A St. Albans man’s curiosity has turned into a cottage industry of sorts.
Brett Patten, 61, of St. Albans saw a birch bark moose call a coworker had made several years ago.
The cone-shaped apparatus is used to imitate cow and bull sounds. Its shape and length help the sounds to travel a greater distance than calling in moose without one.
Patten wondered if he could make one, so he went into the woods and found a piece of birch bark to make his first moose call.
He’s been making the moose calls ever since, and his wife, April, decorates them with artwork. The hunter’s aids are gaining popularity, and he has several orders waiting for him to fill them.
Patten, who became a registered Maine guide in 2009, used his prototype moose call on the first hunt he guided for Big Mountain Outfitters in 2010. The moose hunt was successful.
“Sure, we got the big moose because of the moose call,” he said jokingly.
Patten had planned to give the hunter the moose call as a memento, but when he backed up his truck, he heard a sound like a bottle being run over. It turned out to be the moose call. He had to make a new one.
He was asked to sell his moose calls at a spring sportsmen’s show, but he declined. After that, he was asked to make a few of them for the Skowhegan State Fair’s first moose calling contest.
That idea didn’t come to fruition either, but he made some child-sized ones for the kids’ contest there anyway, and gave them to the children who participated.

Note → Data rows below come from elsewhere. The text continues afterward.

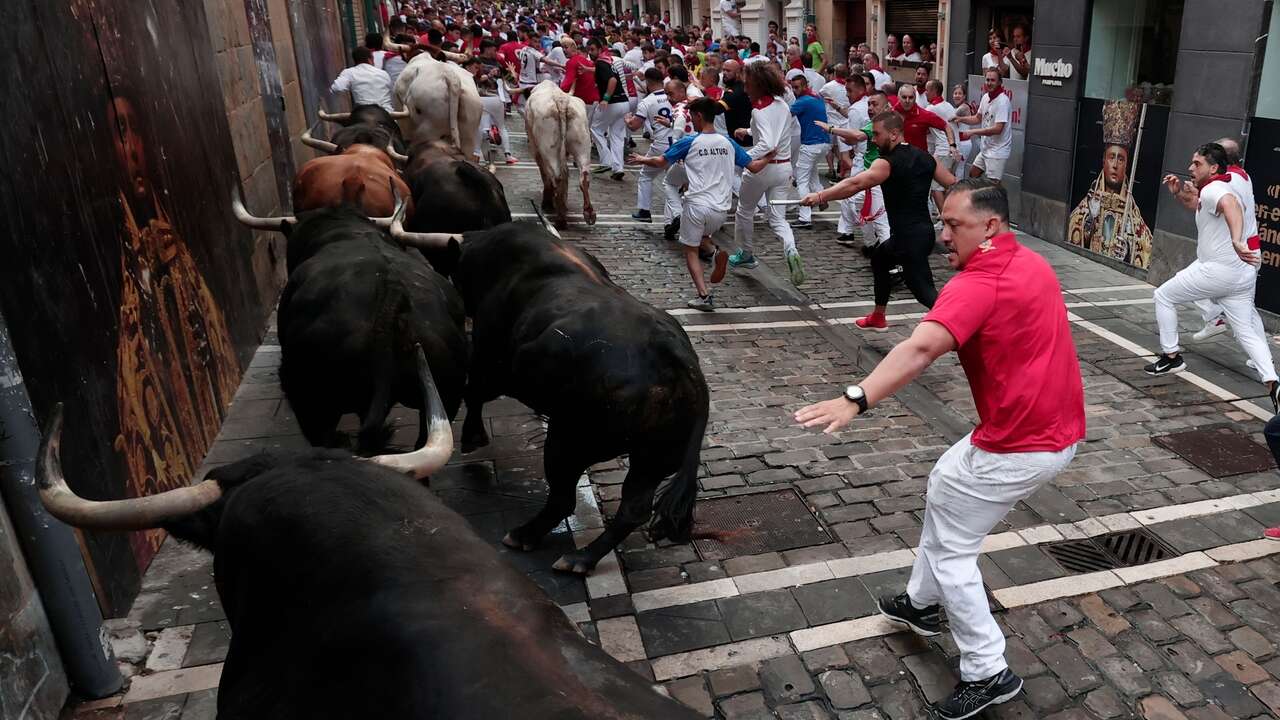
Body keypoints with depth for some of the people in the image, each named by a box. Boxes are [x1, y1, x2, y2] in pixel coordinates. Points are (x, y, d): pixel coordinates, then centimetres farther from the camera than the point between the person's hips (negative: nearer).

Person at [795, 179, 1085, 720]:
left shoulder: (979, 284, -23)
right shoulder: (1032, 264, 8)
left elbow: (921, 348, -40)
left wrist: (856, 399, -51)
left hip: (1020, 445, -10)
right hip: (1058, 430, 10)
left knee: (950, 550, 3)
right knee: (943, 485, 26)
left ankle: (988, 674, 15)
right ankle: (922, 603, 40)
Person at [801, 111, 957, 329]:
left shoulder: (888, 163, -14)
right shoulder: (924, 157, 9)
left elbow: (855, 184, -29)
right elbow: (954, 186, 13)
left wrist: (819, 197, -31)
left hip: (909, 237, -9)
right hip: (924, 231, 9)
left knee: (922, 289, -7)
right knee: (879, 258, 28)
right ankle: (878, 318, 40)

It takes about five hours from log to finish coat to make a moose call, Patten said. He shapes the birch tree bark around a small traffic cone, then screws it onto another cone to dry.

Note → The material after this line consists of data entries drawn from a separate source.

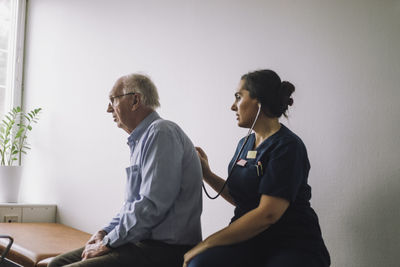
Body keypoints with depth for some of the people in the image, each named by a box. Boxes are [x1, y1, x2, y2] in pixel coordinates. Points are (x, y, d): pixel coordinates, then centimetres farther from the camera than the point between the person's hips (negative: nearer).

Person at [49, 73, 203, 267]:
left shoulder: (161, 132, -14)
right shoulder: (141, 139, 20)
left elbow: (151, 206, -22)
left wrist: (107, 243, -13)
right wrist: (106, 232, 9)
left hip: (163, 250, -10)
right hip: (139, 240, 10)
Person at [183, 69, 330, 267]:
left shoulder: (287, 147, -10)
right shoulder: (245, 144, 16)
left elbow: (267, 214, -19)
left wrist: (207, 243, -16)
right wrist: (207, 174, 17)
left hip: (292, 245, -6)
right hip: (249, 241, 6)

He then glues the seam, drills holes on either side of the seam to add laces, glues small pieces of bark around each end and adds laces around the widest open end.

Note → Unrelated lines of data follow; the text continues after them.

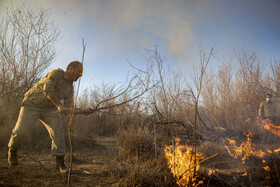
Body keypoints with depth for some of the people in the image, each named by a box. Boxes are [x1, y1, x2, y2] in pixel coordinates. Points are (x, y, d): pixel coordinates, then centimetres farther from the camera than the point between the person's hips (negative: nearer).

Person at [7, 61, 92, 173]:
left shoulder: (70, 89, 1)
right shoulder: (57, 73, -17)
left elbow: (68, 109, -3)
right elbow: (48, 88, -33)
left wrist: (82, 111, -18)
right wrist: (59, 105, -41)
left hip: (49, 108, 5)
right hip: (32, 104, -5)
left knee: (58, 130, -14)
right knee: (20, 131, -10)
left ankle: (60, 163, -7)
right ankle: (12, 149, 26)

April Patten adds her artwork to the moose call and a coat of clear sealant finishes the job before it is ready for a new owner.
The calls, sold under the name Natural Creations, carry a price tag of about $150 each.
The tricky part of the process is finding the right birch bark, Brett Patten said.
Native Americans harvest the bark from a live standing tree during the two weeks that sap is running. They use just the outer layer of bark.
But Patten uses the whole bark, not just a layer, from a white birch that has fallen or been cut down. It usually takes him from 45 minutes to an hour to remove the bark from the tree.
He is still trying to figure out the best time of year to collect the bark, he said.
There are several artwork designs, including moose scenes, trees, hoofprints and antlers. Some expose the darker inside of the bark to the outside and others show the white paper side instead.
April Patten uses a stencil to draw the moose itself, but she does the rest freehand. Each piece is unique.
The moose calls also include the Pattens’ name and the year they were made. Brett Patten has a Facebook page and can be reached on Messenger.
Most people want the moose scenes, Patten said. He personally likes the white one with the trees on it.